Name of the Procedure:

  • Common Name: Medication Review
  • Technical/Medical Term: Eligible clinician attests to documenting in the medical record they obtained, updated, or reviewed the patient's current medications (G8427)

Summary

This procedure involves a clinician reviewing and updating a patient’s current list of medications.

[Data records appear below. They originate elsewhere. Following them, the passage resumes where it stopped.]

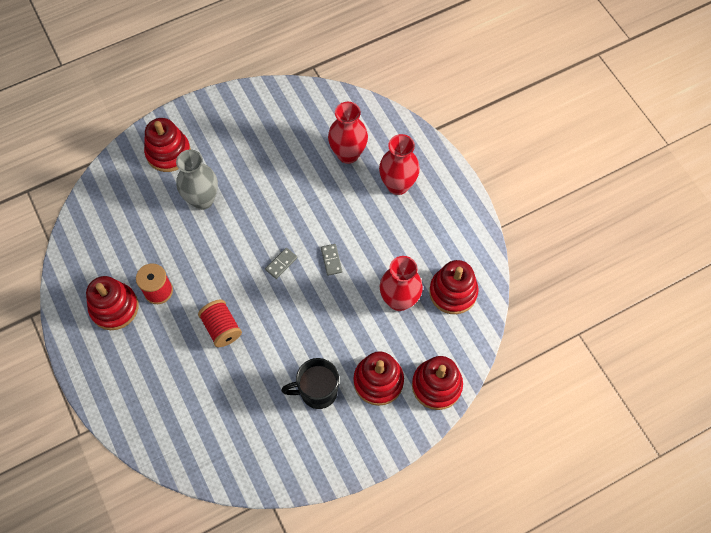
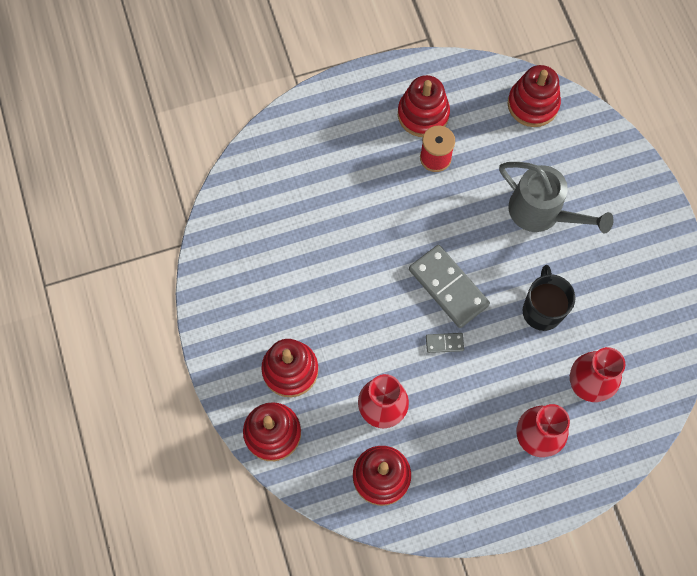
camera: 100 degrees right, 5 degrees up
red stacking toy [144,118,191,172] -> red stacking toy moved to [507,65,561,127]
grey vase [176,150,218,210] -> grey watering can [499,162,614,233]
red spool [198,299,242,347] -> none
grey domino [265,248,297,279] -> grey domino [409,245,490,328], size x2.21
black mug [281,358,339,409] -> black mug moved to [523,265,575,331]

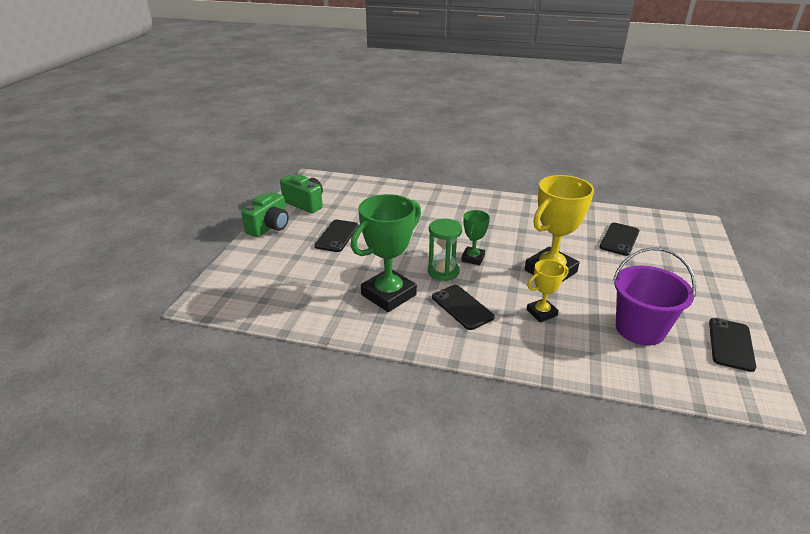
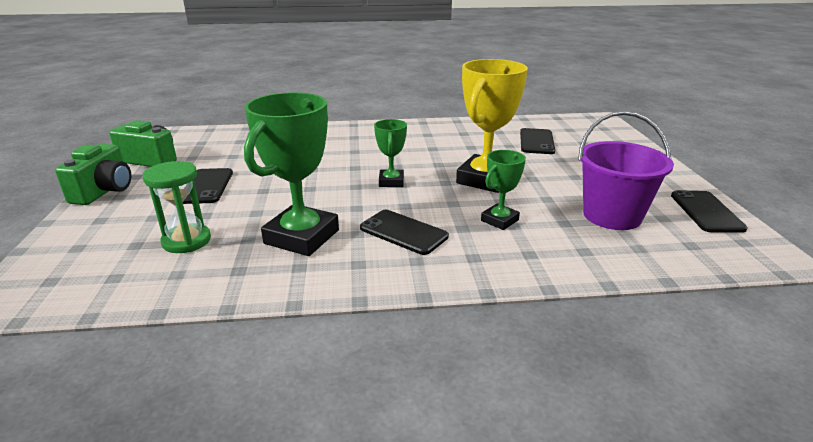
camera: 20 degrees left, 5 degrees down
green hourglass [428,219,462,281] -> green hourglass moved to [143,161,211,253]
yellow trophy [527,259,569,322] -> green trophy [481,150,526,230]

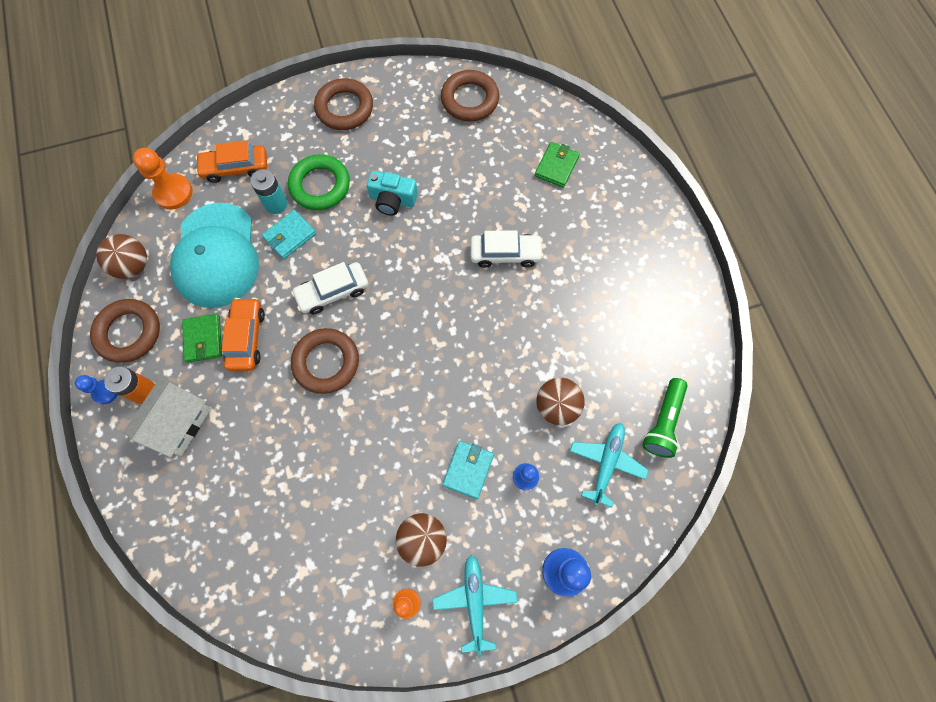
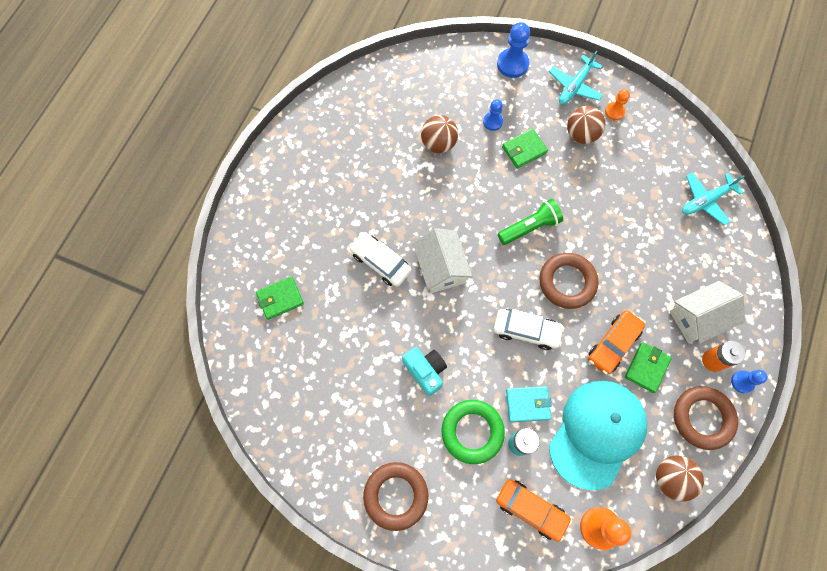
camera: 140 degrees left, 0 degrees up
brown ring [441,70,499,121] -> none
turquoise wallet [443,441,494,499] -> green wallet [502,129,548,168]
turquoise plane [570,423,649,507] -> turquoise plane moved to [682,172,745,225]
green flashlight [642,378,688,458] -> green flashlight moved to [498,199,563,245]
none -> white house [413,228,472,293]

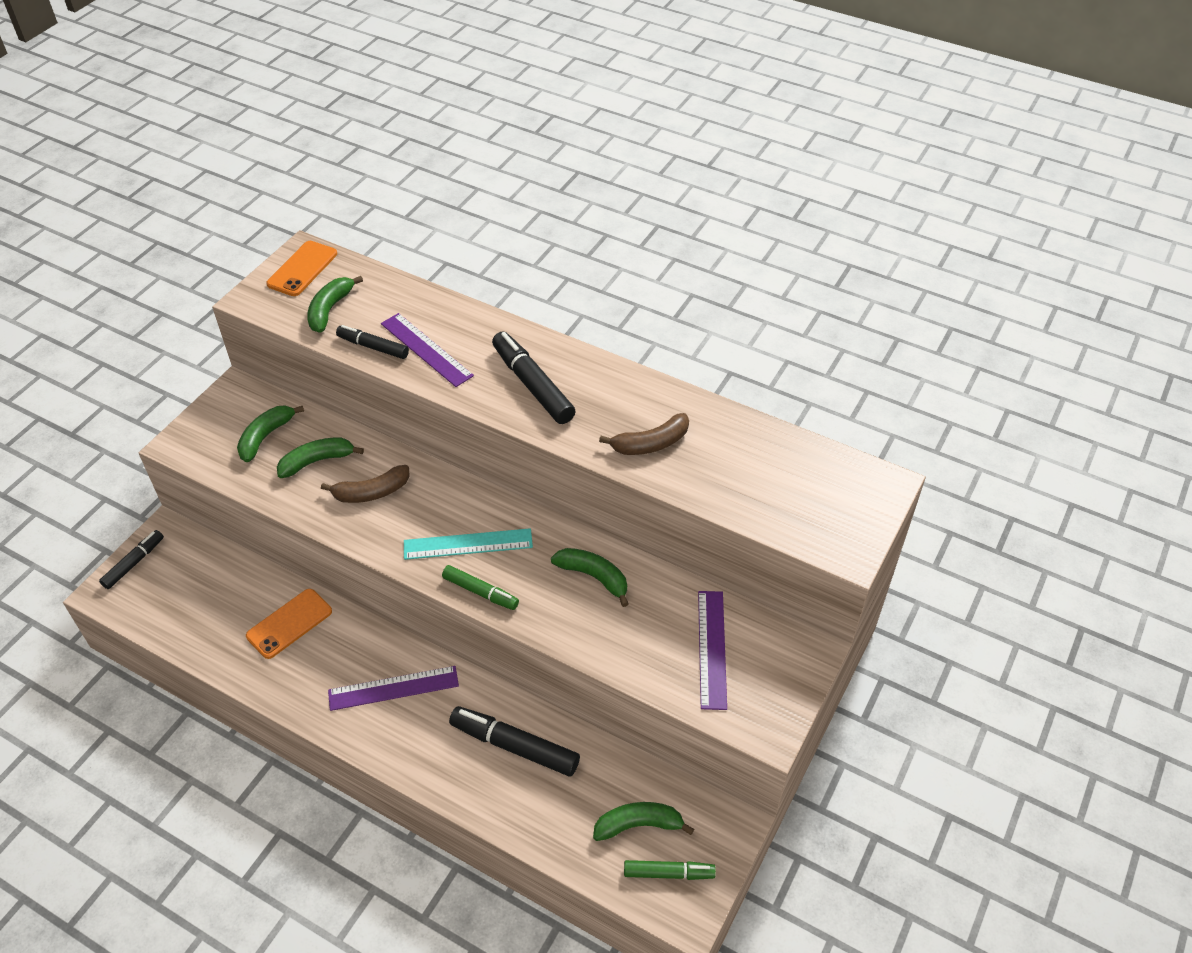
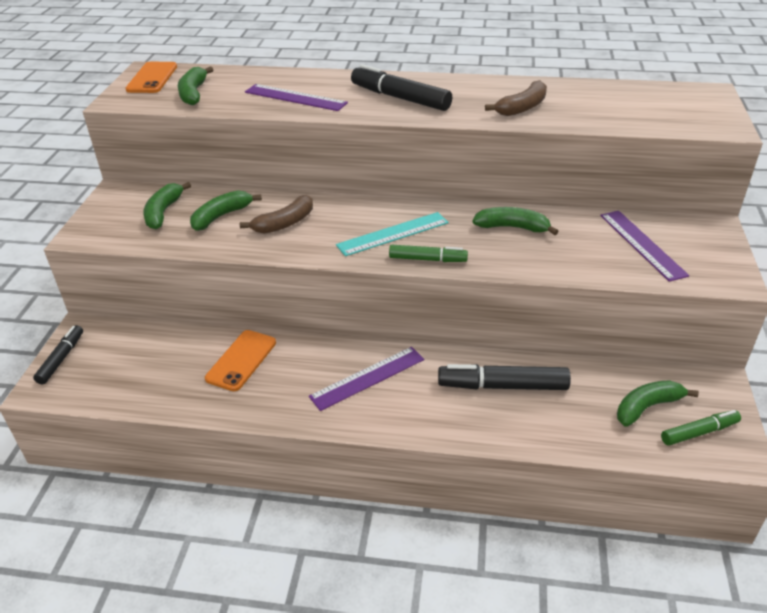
camera: 20 degrees left, 10 degrees down
black marker [336,325,409,359] -> none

The clinician ensures that all medications, including prescriptions, over-the-counter drugs, and supplements, are accurately documented in the patient's medical record.

Purpose

  • Medical Conditions/Problems Addressed: Ensures accurate documentation and prevents medication errors.
  • Goals/Expected Outcomes: Enhances patient safety, improves medication management, and supports better clinical decision-making.

Indications

  • Symptoms/Conditions: Patients on multiple medications, recent hospital discharges, new diagnoses, or changes in treatment plans.
  • Criteria/Factors: Chronic diseases management, complex medication regimens, and patient history of medication non-adherence.

Preparation

  • Pre-procedure Instructions: Patients should bring all current medications, including prescriptions, over-the-counter drugs, and supplements, to the appointment.
  • Diagnostic Tests/Assessments: No specific tests required prior to the review.

Procedure Description

  1. Initial Patient Interaction: The clinician asks the patient about their current medications.
  2. Documentation: The clinician updates the medical record to reflect all current medications the patient is taking.
  3. Verification: The clinician verifies the list against any existing records or recent prescriptions.
  4. Education: The clinician may educate the patient on proper medication use and address any concerns or questions.
  • Tools/Equipment: Electronic Health Record (EHR) system, medication list forms.
  • Anesthesia/Sedation: Not applicable.

Duration

  • Typical Duration: 10-20 minutes

Setting

  • Location: Physician’s office, outpatient clinic, or during a hospital visit.

Personnel

  • Healthcare Professionals Involved: Primary care physicians, specialists, nurse practitioners, and physician assistants.

Risks and Complications

  • Common Risks: Minimal; primarily involves clerical errors that could be rectified promptly.
  • Rare Risks: None significant; risks are typically related to pre-existing conditions or incorrect patient information.

Benefits

  • Expected Benefits: Improved medication safety, better patient outcomes, and reduced risk of adverse drug events.
  • Realization Timeline: Immediate to short-term improvements in medication management.

Recovery

  • Post-procedure Care: No specific post-care required; patient continues with regular activities.
  • Recovery Time: Not applicable.
  • Restrictions/Follow-up: None, unless changes to medication are made.

Alternatives

  • Other Treatment Options: Periodic pharmacy reviews, automated medication reconciliation systems.
  • Pros and Cons of Alternatives: Alternatives like pharmacy reviews provide additional professional insight but may not be as integrated into the patient's overall care plan.

Patient Experience

  • During the Procedure: Patients should feel comfortable and encouraged to discuss their medications and any concerns.
  • After the Procedure: Patients typically experience reassurance in understanding their medication regimen better and have increased confidence in their treatment plan.
  • Pain Management/Comfort Measures: No pain or discomfort; however, clear communication and patient education enhance comfort.